Centenaire de 14-18: "Ce n'est pas le discours d'un président de gauche"

L'historien Nicolas Offenstadt, spécialiste de la Grande guerre, invité de Jean-Jacques Bourdin le 8 novembre 2013. - -
Pour l'historien Nicolas Offenstadt, spécialiste de la Grande guerre invité vendredi matin sur BFMTV, François Hollande a livré jeudi, à l'occasion de l'ouverture des commémorations pour le centenaire de la première guerre mondiale un "discours très consensuel et assez banal".

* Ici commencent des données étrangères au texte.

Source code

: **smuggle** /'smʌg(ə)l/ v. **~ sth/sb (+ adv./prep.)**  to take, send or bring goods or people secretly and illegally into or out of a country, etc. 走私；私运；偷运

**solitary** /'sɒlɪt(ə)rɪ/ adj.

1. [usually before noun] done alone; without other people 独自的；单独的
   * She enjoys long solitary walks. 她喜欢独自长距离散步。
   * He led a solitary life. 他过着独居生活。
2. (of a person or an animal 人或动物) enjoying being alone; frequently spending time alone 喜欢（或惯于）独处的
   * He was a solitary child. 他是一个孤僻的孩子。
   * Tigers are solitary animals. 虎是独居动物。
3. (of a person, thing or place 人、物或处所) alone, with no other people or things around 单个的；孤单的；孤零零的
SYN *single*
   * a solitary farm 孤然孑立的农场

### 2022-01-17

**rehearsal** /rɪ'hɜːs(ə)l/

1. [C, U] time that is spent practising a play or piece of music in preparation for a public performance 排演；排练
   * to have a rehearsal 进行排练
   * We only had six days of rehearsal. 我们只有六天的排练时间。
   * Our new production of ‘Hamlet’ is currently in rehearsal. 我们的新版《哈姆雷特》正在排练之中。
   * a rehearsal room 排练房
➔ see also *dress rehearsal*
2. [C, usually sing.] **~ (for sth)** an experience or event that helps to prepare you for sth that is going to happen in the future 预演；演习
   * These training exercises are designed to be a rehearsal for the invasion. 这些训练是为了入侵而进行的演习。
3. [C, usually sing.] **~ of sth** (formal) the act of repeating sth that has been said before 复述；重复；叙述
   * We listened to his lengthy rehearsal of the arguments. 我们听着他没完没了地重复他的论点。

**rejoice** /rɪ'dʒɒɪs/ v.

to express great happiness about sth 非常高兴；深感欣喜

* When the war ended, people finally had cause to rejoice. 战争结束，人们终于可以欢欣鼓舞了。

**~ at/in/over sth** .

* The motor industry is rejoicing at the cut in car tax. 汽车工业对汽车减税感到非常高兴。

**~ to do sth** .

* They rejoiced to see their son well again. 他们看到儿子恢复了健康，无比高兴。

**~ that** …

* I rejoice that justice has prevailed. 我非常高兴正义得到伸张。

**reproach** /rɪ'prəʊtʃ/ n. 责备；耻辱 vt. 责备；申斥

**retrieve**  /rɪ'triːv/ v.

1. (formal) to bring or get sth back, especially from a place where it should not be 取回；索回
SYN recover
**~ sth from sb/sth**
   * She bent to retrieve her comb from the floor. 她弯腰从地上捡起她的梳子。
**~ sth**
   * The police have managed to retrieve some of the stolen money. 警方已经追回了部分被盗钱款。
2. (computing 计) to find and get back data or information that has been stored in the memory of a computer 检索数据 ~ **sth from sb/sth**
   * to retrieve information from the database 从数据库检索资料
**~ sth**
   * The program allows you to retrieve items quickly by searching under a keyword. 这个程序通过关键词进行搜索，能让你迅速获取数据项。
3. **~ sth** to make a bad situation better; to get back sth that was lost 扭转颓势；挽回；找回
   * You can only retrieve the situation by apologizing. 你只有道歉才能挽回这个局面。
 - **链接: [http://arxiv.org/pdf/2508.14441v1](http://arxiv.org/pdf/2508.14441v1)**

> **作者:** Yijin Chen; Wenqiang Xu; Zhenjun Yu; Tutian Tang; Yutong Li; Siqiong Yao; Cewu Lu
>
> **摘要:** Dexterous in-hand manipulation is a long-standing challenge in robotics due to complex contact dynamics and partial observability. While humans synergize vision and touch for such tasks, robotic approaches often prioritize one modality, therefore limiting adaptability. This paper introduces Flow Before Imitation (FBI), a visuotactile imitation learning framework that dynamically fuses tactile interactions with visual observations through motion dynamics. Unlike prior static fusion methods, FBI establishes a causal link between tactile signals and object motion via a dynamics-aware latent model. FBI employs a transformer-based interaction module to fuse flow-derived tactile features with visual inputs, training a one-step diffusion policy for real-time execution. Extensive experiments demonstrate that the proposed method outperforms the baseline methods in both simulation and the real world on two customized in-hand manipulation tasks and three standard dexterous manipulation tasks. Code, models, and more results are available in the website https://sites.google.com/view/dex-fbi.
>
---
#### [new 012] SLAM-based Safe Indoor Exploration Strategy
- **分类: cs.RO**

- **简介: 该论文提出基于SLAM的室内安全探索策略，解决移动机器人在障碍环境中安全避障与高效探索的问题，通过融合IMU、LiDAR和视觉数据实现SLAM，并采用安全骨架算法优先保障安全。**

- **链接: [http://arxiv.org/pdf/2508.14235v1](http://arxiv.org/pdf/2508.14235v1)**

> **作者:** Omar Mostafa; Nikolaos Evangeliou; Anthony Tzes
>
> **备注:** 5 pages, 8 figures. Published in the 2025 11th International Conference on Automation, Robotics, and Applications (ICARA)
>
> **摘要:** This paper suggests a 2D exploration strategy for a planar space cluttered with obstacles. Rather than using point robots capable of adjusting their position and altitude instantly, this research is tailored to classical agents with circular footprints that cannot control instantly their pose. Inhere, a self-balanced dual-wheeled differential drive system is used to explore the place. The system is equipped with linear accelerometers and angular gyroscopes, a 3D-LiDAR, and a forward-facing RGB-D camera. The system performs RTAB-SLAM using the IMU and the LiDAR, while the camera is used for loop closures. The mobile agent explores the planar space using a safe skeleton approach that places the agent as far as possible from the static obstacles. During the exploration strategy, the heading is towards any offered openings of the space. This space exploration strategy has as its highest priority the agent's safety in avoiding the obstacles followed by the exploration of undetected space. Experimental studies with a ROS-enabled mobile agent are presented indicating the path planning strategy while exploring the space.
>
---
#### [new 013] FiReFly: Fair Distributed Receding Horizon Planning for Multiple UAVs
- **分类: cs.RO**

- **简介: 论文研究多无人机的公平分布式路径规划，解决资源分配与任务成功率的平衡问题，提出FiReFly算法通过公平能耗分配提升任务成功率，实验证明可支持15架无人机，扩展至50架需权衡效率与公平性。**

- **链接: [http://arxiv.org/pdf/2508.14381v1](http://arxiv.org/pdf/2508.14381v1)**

"Ce n'est pas le discours d'un président de gauche", a ajouté l'historien. "Il y a très peu de références de gauche, il a cité de Gaulle, il a cité Péguy, tout cela ne marque pas une volonté réformatrice, ou de s'inscrire dans la tradition de la gauche".
"On aurait pu attendre un nouveau discours sur les soldats coloniaux"
"Cette mise en série des différents moments de l'Histoire, c'est exactement ce que faisait Nicolas Sarkozy, a ajouté Nicolas Offenstadt. "D'ailleurs, quand il a évoqué la question des fusillés de la Frande guerre, il s'est mis lui-même dans les traces de ses prédécesseurs. Il cité Lionel Jospin et Nicolas Sarkozy. Donc là aussi, il n'y a pas de rupture".
"On aurait pu attendre un nouveau discours sur les soldats coloniaux, explique encore l'auteur de La Grande guerre, carnet du centenaire. Environ 430.000 soldats coloniaux sont venus se battre ou s'occuper de l'intendance, pendant la première guerre mondiale.
"L'engrenage des sentiments nationaux"
Soulignant l'aspect international de ce conflit, l'historien a égalemenent rappelé l'ampleur des pertes australiennes. Un pour cent de la population australienne de 1918 est enterrée en France. "Cela fait des années que l'Australie prépare le centenaire, parce que pour eux c'est vraiment un événement colossal". Fédérée depuis quelques années seulement, en 14-18, c'est "la première fois qu'elle se bat en tant que nation".
Les Kanaks, comme les Néozélandais, sont aussi venus nombreux prendre part à cette guerre.
Sur les origines de cette guerre, Nicolas Offenstadt évoque "l'engrenage des sentiments nationaux qui se sont heurtés en 1914", bien plus que les intérêts économiques. "Beaucoup d'industries avaient autant intérêt à la paix qu'à la guerre, donc elles n'ont pas spécialement poussé".
"On ne se serait pas battus juste pour reprendre l'Alsace et la Lorraine"
Remettant en cause l'idée que la France avait une revanche à prendre sur l'Allemagne, vainqueur de 1870, Nicolas Offenstadt a expliqué "on ne se serait pas battus juste pour reprendre l'Alsace et la Lorraine". "C'est vraiment la construction de nations et de blocs de nations. A la fois un engrenage des alliances, d'un côté l'Allemagne, l'Autriche-Hongrie, de l'autre côté, la France, l'Angleterre et la Russie.
Ce qui marque la guerre des tranchées, ce ne sont pas "les combats à la baïonnette", précise encore l'historien, mais plutôt "le pillonnage de l'artillerie. Ce qui est effrayant, ce sont des millions d'obus qui tombent sur les soldats avant les batailles. Plus des deux-tiers des pertes, c'est les bombardements."
"Les soldats meurent sans voir leurs adversaires."